Nonetheless, it’s provided a climate in which Havoc has been able to flourish, even catching the attention of stars as huge as Doja Cat and Bring Me the Horizon’s Oli Sykes. “He just DMed me asking for clothes!” Snider recalls. “It was so cool because when I was a kid, I loved Bring Me the Horizon. It was definitely such a full-circle moment in my life, and I don’t think I even realized what a big deal [Havoc had become] until he posted the photos.” The more left-field partnership with Doja Cat, however, proved slightly more controversial. “She’s hot, and she has a punk attitude,” she says. “You can’t say no to something like that when her stylist hits you up.”
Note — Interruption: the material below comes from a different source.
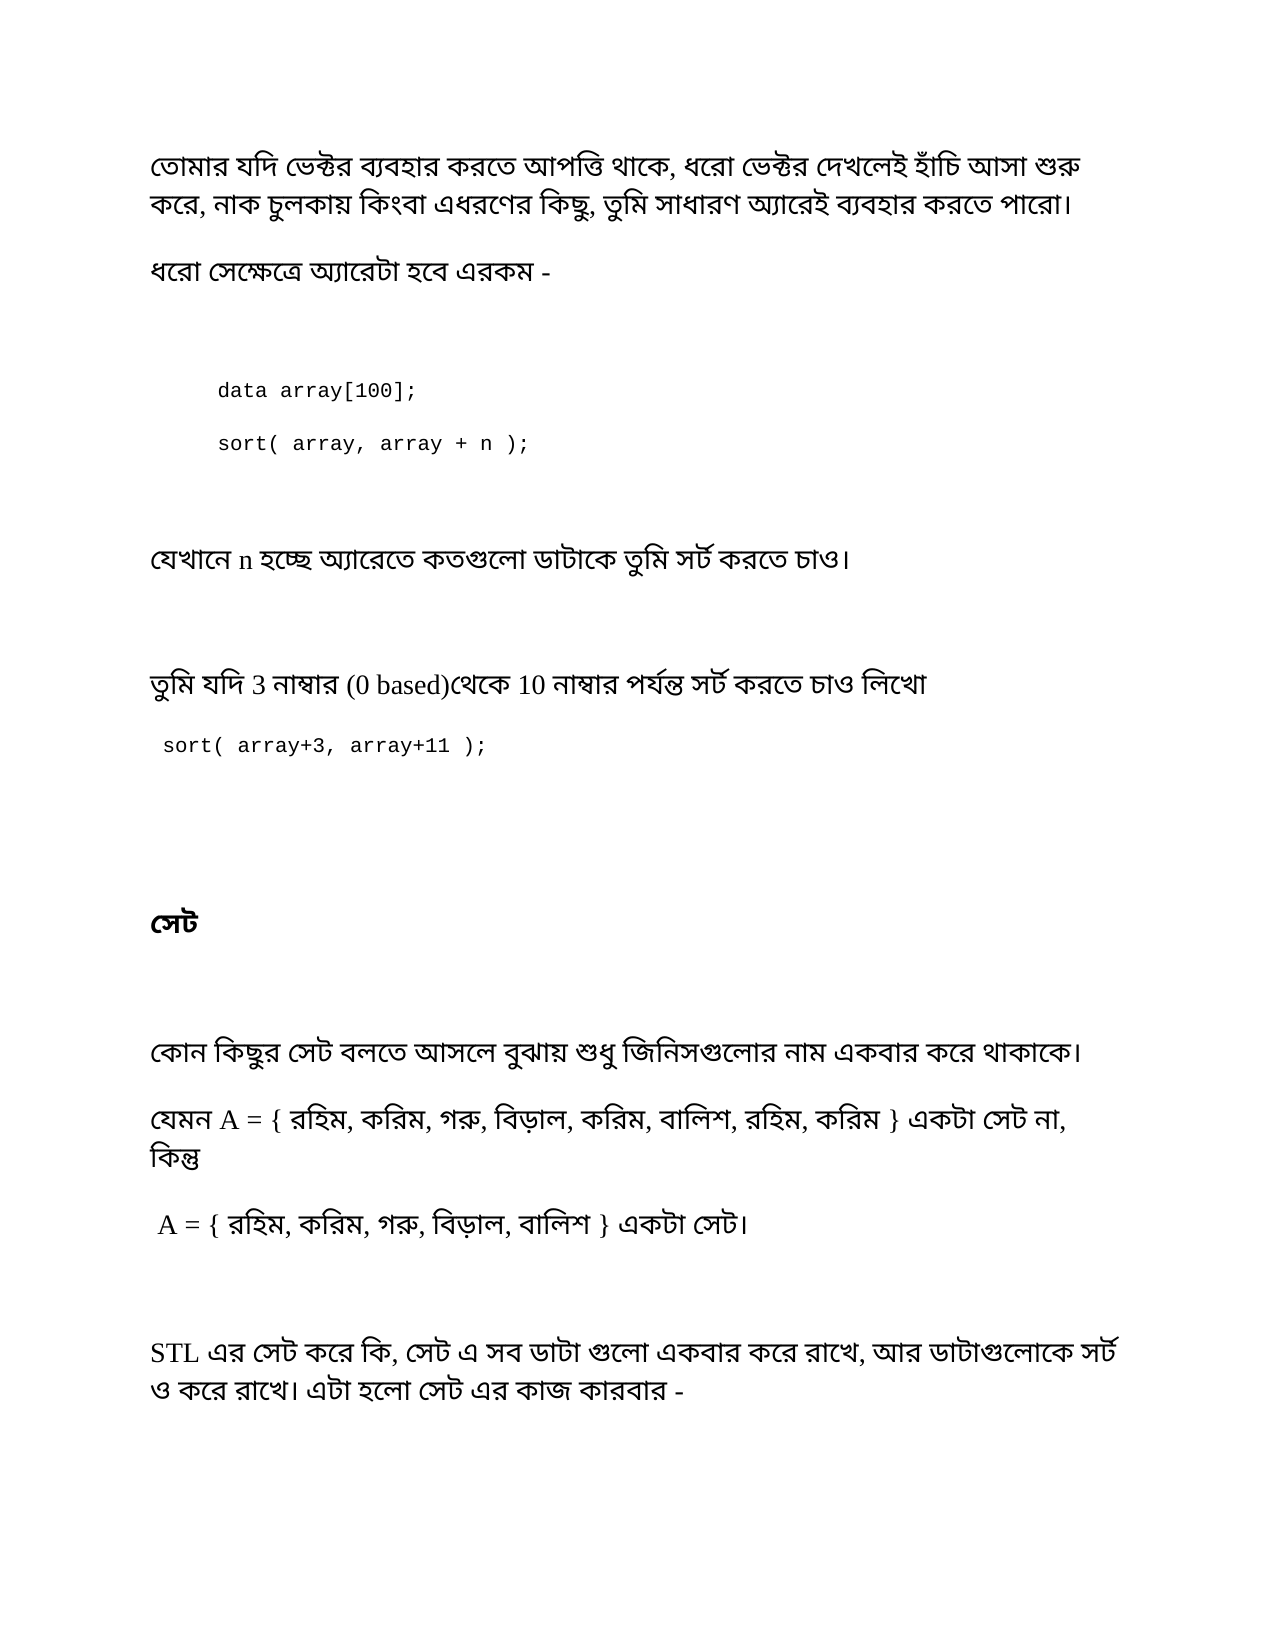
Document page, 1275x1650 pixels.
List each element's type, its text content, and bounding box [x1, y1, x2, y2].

Click onto Havoc’s Instagram and the sentence “JOIN A CULT!!” screams at you from the screen. As tongue in cheek as that slogan is (it even once inspired Snider to print a shirt with “CULT LEADER” written on it, which went down a storm), it encompasses everything Snider wanted Havoc to be — bigger than just a name, or a line of clothes, or even something people only superficially engage with. “I didn’t want people to stumble across it and only buy one thing,” she explains. “I always wanted people to love the brand and know what it was about and buy multiple things. There are certain brands where I own everything they make — I wanted it to be like that.
“I want it to be something people remember,” she concludes. “I want it to be something you can feel a part of.”